One afternoon in October 2005, neuroscientist James Fallon was looking at brain scans of serial killers. As part of a research project at UC Irvine, he was sifting through thousands of PET scans to find anatomical patterns in the brain that correlated with psychopathic tendencies in the real world.
"I was looking at many scans, scans of murderers mixed in with schizophrenics, depressives and other, normal brains," he says. "Out of serendipity, I was also doing a study on Alzheimer's and as part of that, had brain scans from me and everyone in my family right on my desk."
"I got to the bottom of the stack, and saw this scan that was obviously pathological," he says, noting that it showed low activity in certain areas of the frontal and temporal lobes linked to empathy, morality and self-control. Knowing that it belonged to a member of his family, Fallon checked his lab's PET machine for an error (it was working perfectly fine) and then decided he simply had to break the blinding that prevented him from knowing whose brain was pictured. When he looked up the code, he was greeted by an unsettling revelation: the psychopathic brain pictured in the scan was his own.

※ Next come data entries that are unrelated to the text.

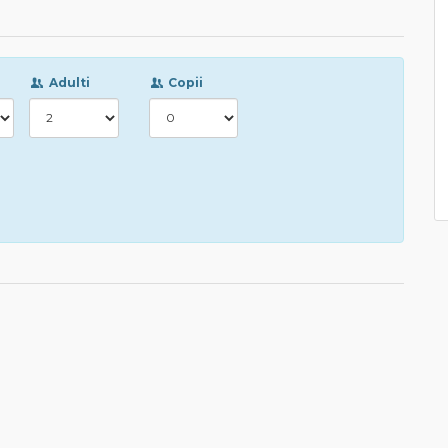
Adulti
Copii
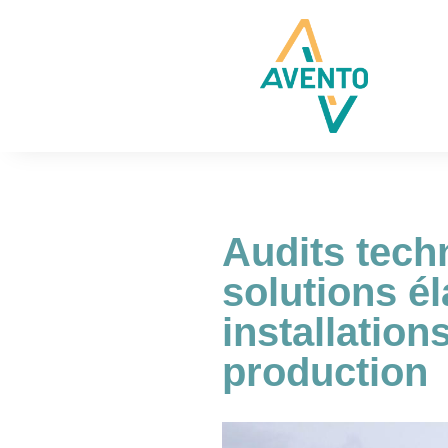
Audits tech
solutions él
installation
production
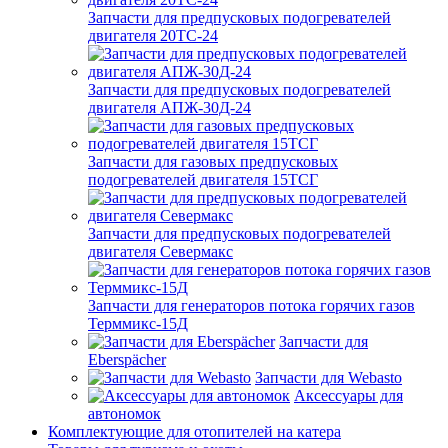
Запчасти для предпусковых подогревателей
двигателя 20ТС-24
Запчасти для предпусковых подогревателей
двигателя АПЖ-30Д-24
Запчасти для газовых предпусковых
подогревателей двигателя 15ТСГ
Запчасти для предпусковых подогревателей
двигателя Севермакс
Запчасти для генераторов потока горячих газов
Терммикс-15Д
Запчасти для
Eberspächer
Запчасти для Webasto
Аксессуары для
автономок
Комплектующие для отопителей на катера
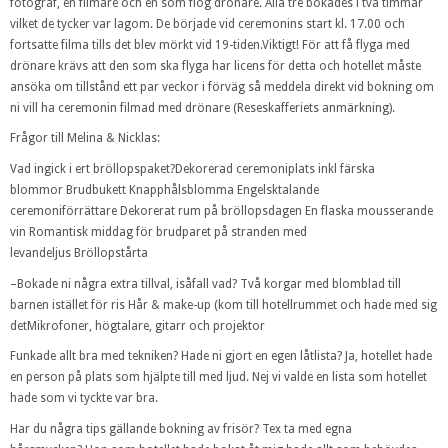
fotograf, en filmare och en som flög drönare. Alla tre bokades i två timmar
vilket de tycker var lagom. De började vid ceremonins start kl. 17.00 och
fortsatte filma tills det blev mörkt vid 19-tiden.Viktigt! För att få flyga med
drönare krävs att den som ska flyga har licens för detta och hotellet måste
ansöka om tillstånd ett par veckor i förväg så meddela direkt vid bokning om
ni vill ha ceremonin filmad med drönare (Reseskafferiets anmärkning).
Frågor till Melina & Nicklas:
Vad ingick i ert bröllopspaket?Dekorerad ceremoniplats inkl färska
blommor Brudbukett Knapphålsblomma Engelsktalande
ceremoniförrättare Dekorerat rum på bröllopsdagen En flaska mousserande
vin Romantisk middag för brudparet på stranden med
levandeljus Bröllopstårta
–Bokade ni några extra tillval, isåfall vad? Två korgar med blomblad till
barnen istället för ris Hår & make-up (kom till hotellrummet och hade med sig
detMikrofoner, högtalare, gitarr och projektor
Funkade allt bra med tekniken? Hade ni gjort en egen låtlista? Ja, hotellet hade
en person på plats som hjälpte till med ljud. Nej vi valde en lista som hotellet
hade som vi tyckte var bra.
Har du några tips gällande bokning av frisör? Tex ta med egna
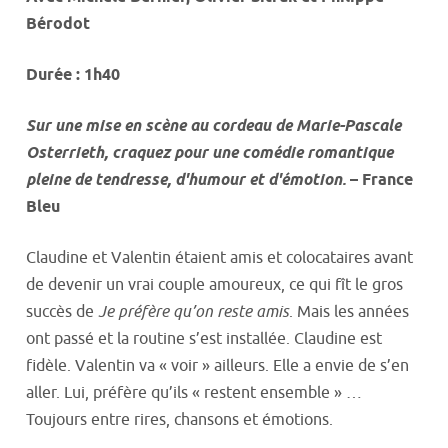
Bérodot
Durée : 1h40
Sur une mise en scène au cordeau de Marie-Pascale
Osterrieth, craquez pour une comédie romantique
pleine de tendresse, d'humour et d'émotion.
– France
Bleu
Claudine et Valentin étaient amis et colocataires avant
de devenir un vrai couple amoureux, ce qui fît le gros
succès de
Je préfère qu’on reste amis
. Mais les années
ont passé et la routine s’est installée. Claudine est
fidèle. Valentin va « voir » ailleurs. Elle a envie de s’en
aller. Lui, préfère qu’ils « restent ensemble » …
Toujours entre rires, chansons et émotions.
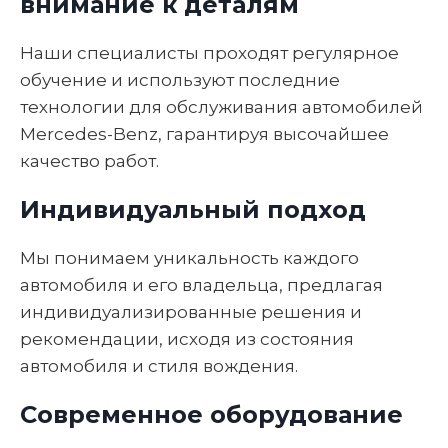
внимание к деталям
Наши специалисты проходят регулярное
обучение и используют последние
технологии для обслуживания автомобилей
Mercedes-Benz, гарантируя высочайшее
качество работ.
Индивидуальный подход
Мы понимаем уникальность каждого
автомобиля и его владельца, предлагая
индивидуализированные решения и
рекомендации, исходя из состояния
автомобиля и стиля вождения.
Современное оборудование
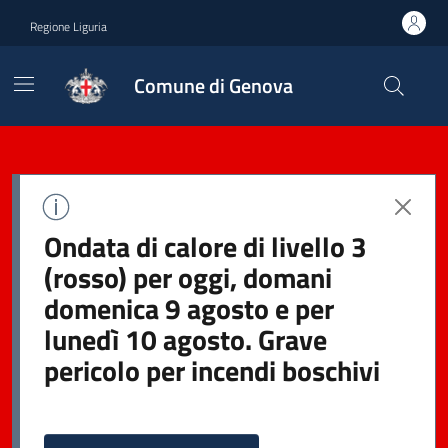
Regione Liguria
Comune di Genova
Ondata di calore di livello 3
(rosso) per oggi, domani
domenica 9 agosto e per
lunedì 10 agosto. Grave
pericolo per incendi boschivi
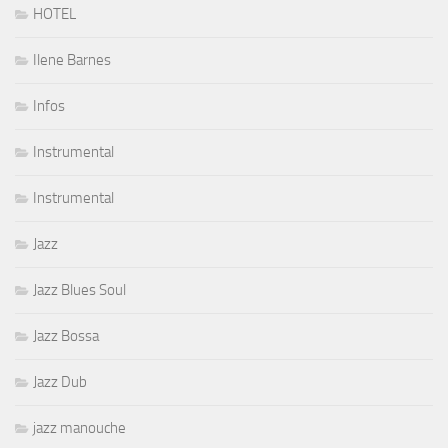
HOTEL
Ilene Barnes
Infos
Instrumental
Instrumental
Jazz
Jazz Blues Soul
Jazz Bossa
Jazz Dub
jazz manouche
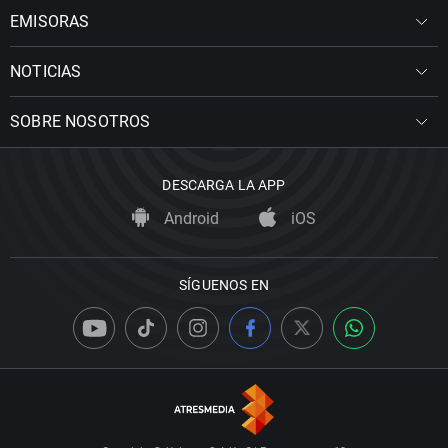
EMISORAS
NOTICIAS
SOBRE NOSOTROS
DESCARGA LA APP
Android
iOS
SÍGUENOS EN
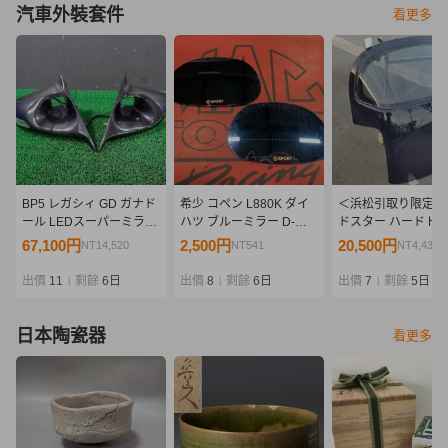
汽車外裝套件
看更多
BP5 レガシィ GD ガナド
希少 コペン L880K ダイ
＜浜松引取り限定＞
ール LEDスーパーミラー
ハツ ブルーミラー D-
ドスター ハードト
ステッカー・取説付き
SPORT DSPORT ロゴ入
M2-1028 軽量 ユー
67,100円
2,500円
20,500円
NT14,520
NT541
NT4,436
り
ＮA ＮＢ
出價
11
剩餘
6日
出價
8
剩餘
6日
出價
7
剩餘
5日
|
|
|
日本陶瓷器
看更多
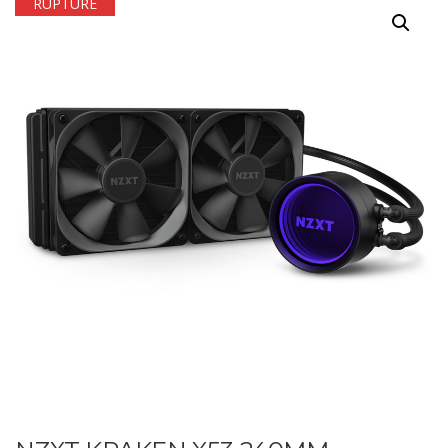
RUPTURE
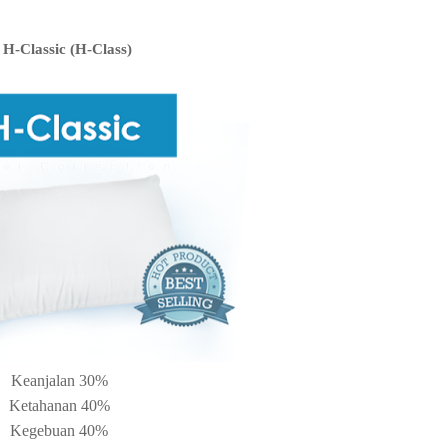
 H-Classic (H-Class)
Keanjalan 30%
Ketahanan 40%
Kegebuan 40%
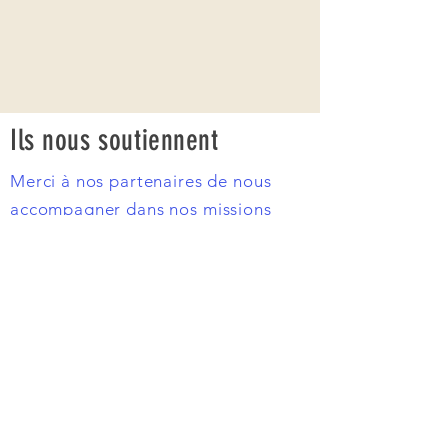
Ils nous
soutiennent
Merci à nos partenaires de nous
accompagner dans nos missions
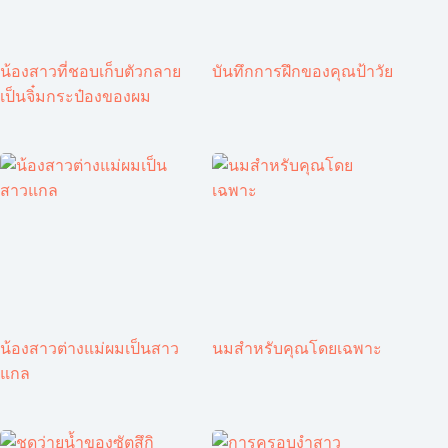
น้องสาวที่ชอบเก็บตัวกลาย
บันทึกการฝึกของคุณป้าวัย
เป็นจิ๋มกระป๋องของผม
น้องสาวต่างแม่ผมเป็นสาว
นมสำหรับคุณโดยเฉพาะ
แกล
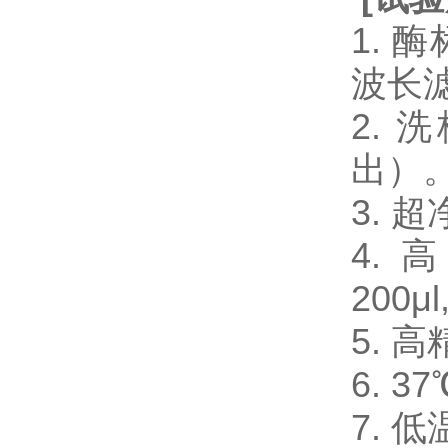
1. 
波长
2.
出）
3.
4. 
200μl
5. 
6. 
7. 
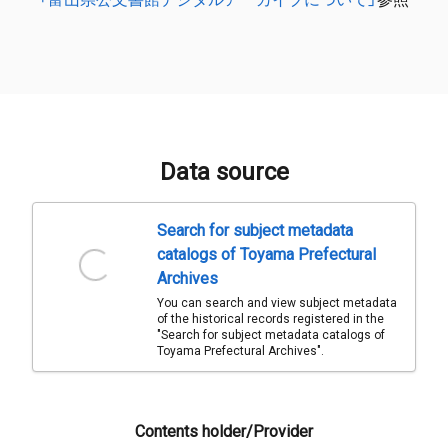
Data source
Search for subject metadata
catalogs of Toyama Prefectural
Archives
You can search and view subject metadata
of the historical records registered in the
"Search for subject metadata catalogs of
Toyama Prefectural Archives".
Contents holder/Provider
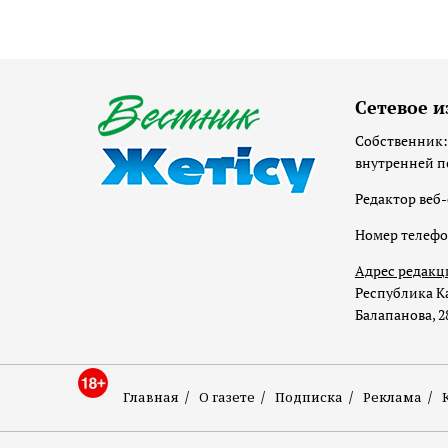
Сетевое и
Собственник:
внутренней п
Редактор веб-
Номер телеф
Адрес редакц
Республика Ка
Балапанова, 2
Главная
О газете
Подписка
Реклама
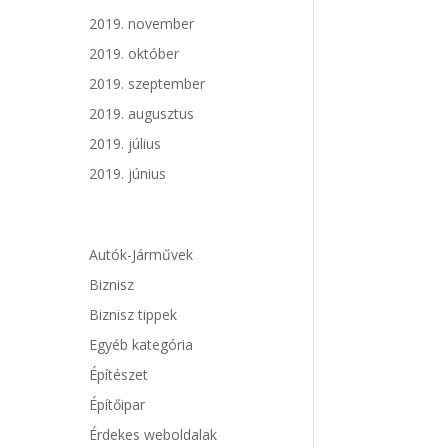
2019. november
2019. október
2019. szeptember
2019. augusztus
2019. július
2019. június
Autók-Járművek
Biznisz
Biznisz tippek
Egyéb kategória
Építészet
Építőipar
Érdekes weboldalak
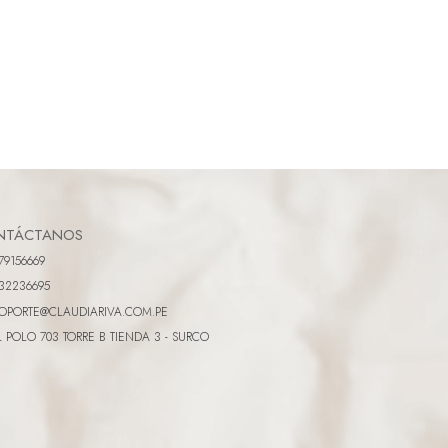
NTÁCTANOS
79156669
32236695
OPORTE@CLAUDIARIVA.COM.PE
L POLO 703 TORRE B TIENDA 3 - SURCO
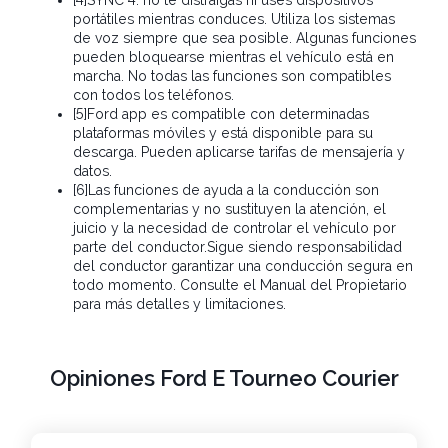
[4]SYNC 4: no te distraigas ni uses dispositivos
portátiles mientras conduces. Utiliza los sistemas
de voz siempre que sea posible. Algunas funciones
pueden bloquearse mientras el vehículo está en
marcha. No todas las funciones son compatibles
con todos los teléfonos.
[5]Ford app es compatible con determinadas
plataformas móviles y está disponible para su
descarga. Pueden aplicarse tarifas de mensajería y
datos.
[6]Las funciones de ayuda a la conducción son
complementarias y no sustituyen la atención, el
juicio y la necesidad de controlar el vehículo por
parte del conductor.Sigue siendo responsabilidad
del conductor garantizar una conducción segura en
todo momento. Consulte el Manual del Propietario
para más detalles y limitaciones.
Opiniones Ford E Tourneo Courier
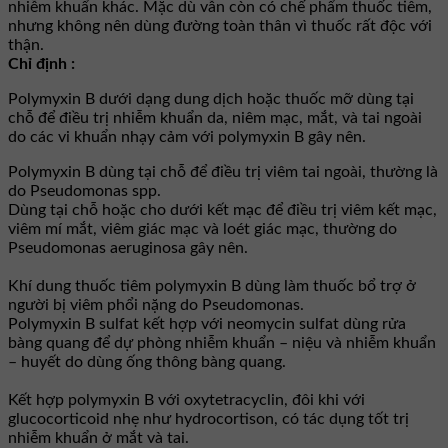
nhiễm khuẩn khác. Mặc dù vẫn còn có chế phẩm thuốc tiêm,
nhưng không nên dùng đường toàn thân vì thuốc rất độc với
thận.
Chỉ định :
Polymyxin B dưới dạng dung dịch hoặc thuốc mỡ dùng tại
chỗ để điều trị nhiễm khuẩn da, niêm mạc, mắt, và tai ngoài
do các vi khuẩn nhạy cảm với polymyxin B gây nên.
Polymyxin B dùng tại chỗ để điều trị viêm tai ngoài, thường là
do Pseudomonas spp.
Dùng tại chỗ hoặc cho dưới kết mạc để điều trị viêm kết mạc,
viêm mí mắt, viêm giác mạc và loét giác mạc, thường do
Pseudomonas aeruginosa gây nên.
Khí dung thuốc tiêm polymyxin B dùng làm thuốc bổ trợ ở
người bị viêm phổi nặng do Pseudomonas.
Polymyxin B sulfat kết hợp với neomycin sulfat dùng rửa
bàng quang để dự phòng nhiễm khuẩn – niệu và nhiễm khuẩn
– huyết do dùng ống thông bàng quang.
Kết hợp polymyxin B với oxytetracyclin, đôi khi với
glucocorticoid nhẹ như hydrocortison, có tác dụng tốt trị
nhiễm khuẩn ở mắt và tai.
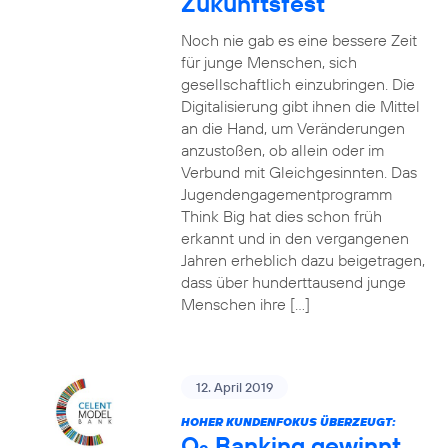
Zukunftsfest
Noch nie gab es eine bessere Zeit
für junge Menschen, sich
gesellschaftlich einzubringen. Die
Digitalisierung gibt ihnen die Mittel
an die Hand, um Veränderungen
anzustoßen, ob allein oder im
Verbund mit Gleichgesinnten. Das
Jugendengagementprogramm
Think Big hat dies schon früh
erkannt und in den vergangenen
Jahren erheblich dazu beigetragen,
dass über hunderttausend junge
Menschen ihre […]
12. April 2019
HOHER KUNDENFOKUS ÜBERZEUGT:
O
Banking gewinnt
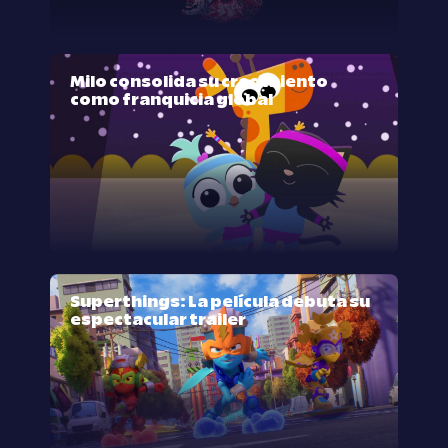
Milo consolida su crecimiento
como franquicia global
Superthings: La película debuta su
espectacular trailer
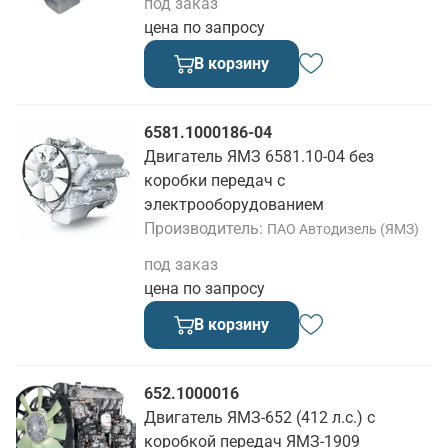
под заказ
цена по запросу
В корзину
6581.1000186-04
Двигатель ЯМЗ 6581.10-04 без
коробки передач с
электрооборудованием
Производитель
ПАО Автодизель (ЯМЗ)
под заказ
цена по запросу
В корзину
652.1000016
Двигатель ЯМЗ-652 (412 л.с.) с
коробкой передач ЯМЗ-1909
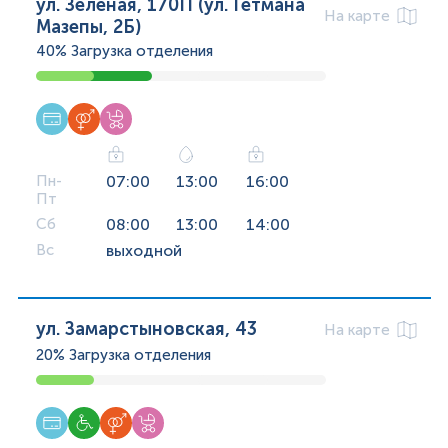
ул. Зеленая, 170П (ул. Гетмана
На карте
Мазепы, 2Б)
40%
Загрузка отделения
Пн-
07:00
13:00
16:00
Пт
Сб
08:00
13:00
14:00
Вс
выходной
ул. Замарстыновская, 43
На карте
20%
Загрузка отделения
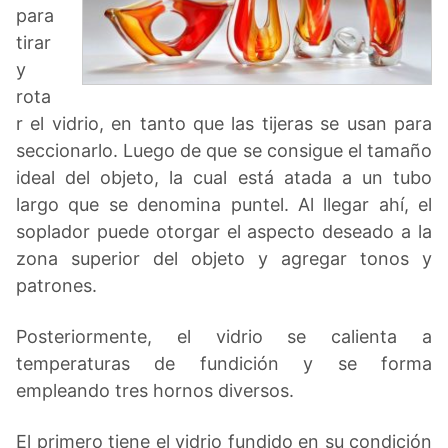
para
tirar
y
rota
r el vidrio, en tanto que las tijeras se usan para
seccionarlo. Luego de que se consigue el tamaño
ideal del objeto, la cual está atada a un tubo
largo que se denomina puntel. Al llegar ahí, el
soplador puede otorgar el aspecto deseado a la
zona superior del objeto y agregar tonos y
patrones.
Posteriormente, el vidrio se calienta a
temperaturas de fundición y se forma
empleando tres hornos diversos.
El primero tiene el vidrio fundido en su condición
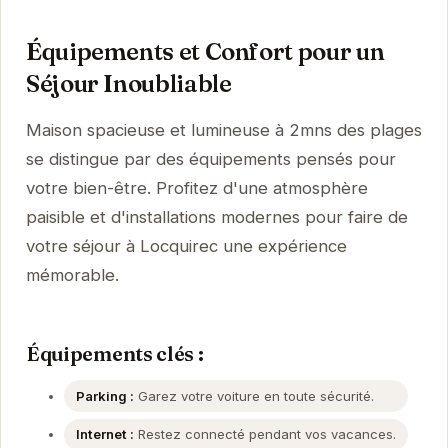
Équipements et Confort pour un
Séjour Inoubliable
Maison spacieuse et lumineuse à 2mns des plages
se distingue par des équipements pensés pour
votre bien-être. Profitez d'une atmosphère
paisible et d'installations modernes pour faire de
votre séjour à Locquirec une expérience
mémorable.
Équipements clés :
Parking :
Garez votre voiture en toute sécurité.
Internet :
Restez connecté pendant vos vacances.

Many of us would hide this discovery and never tell a soul, out of fear or embarrassment of being labeled a psychopath. Perhaps because boldness and disinhibition are noted psychopathic tendencies, Fallon has gone all in towards the opposite direction, telling the world about his finding in a TED Talk, an NPR interview and now a new book published last month, The Psychopath Inside. In it, Fallon seeks to reconcile how he - a happily married family man - could demonstrate the same anatomical patterns that marked the minds of serial killers ( via blogs.smithsonianmag.com ).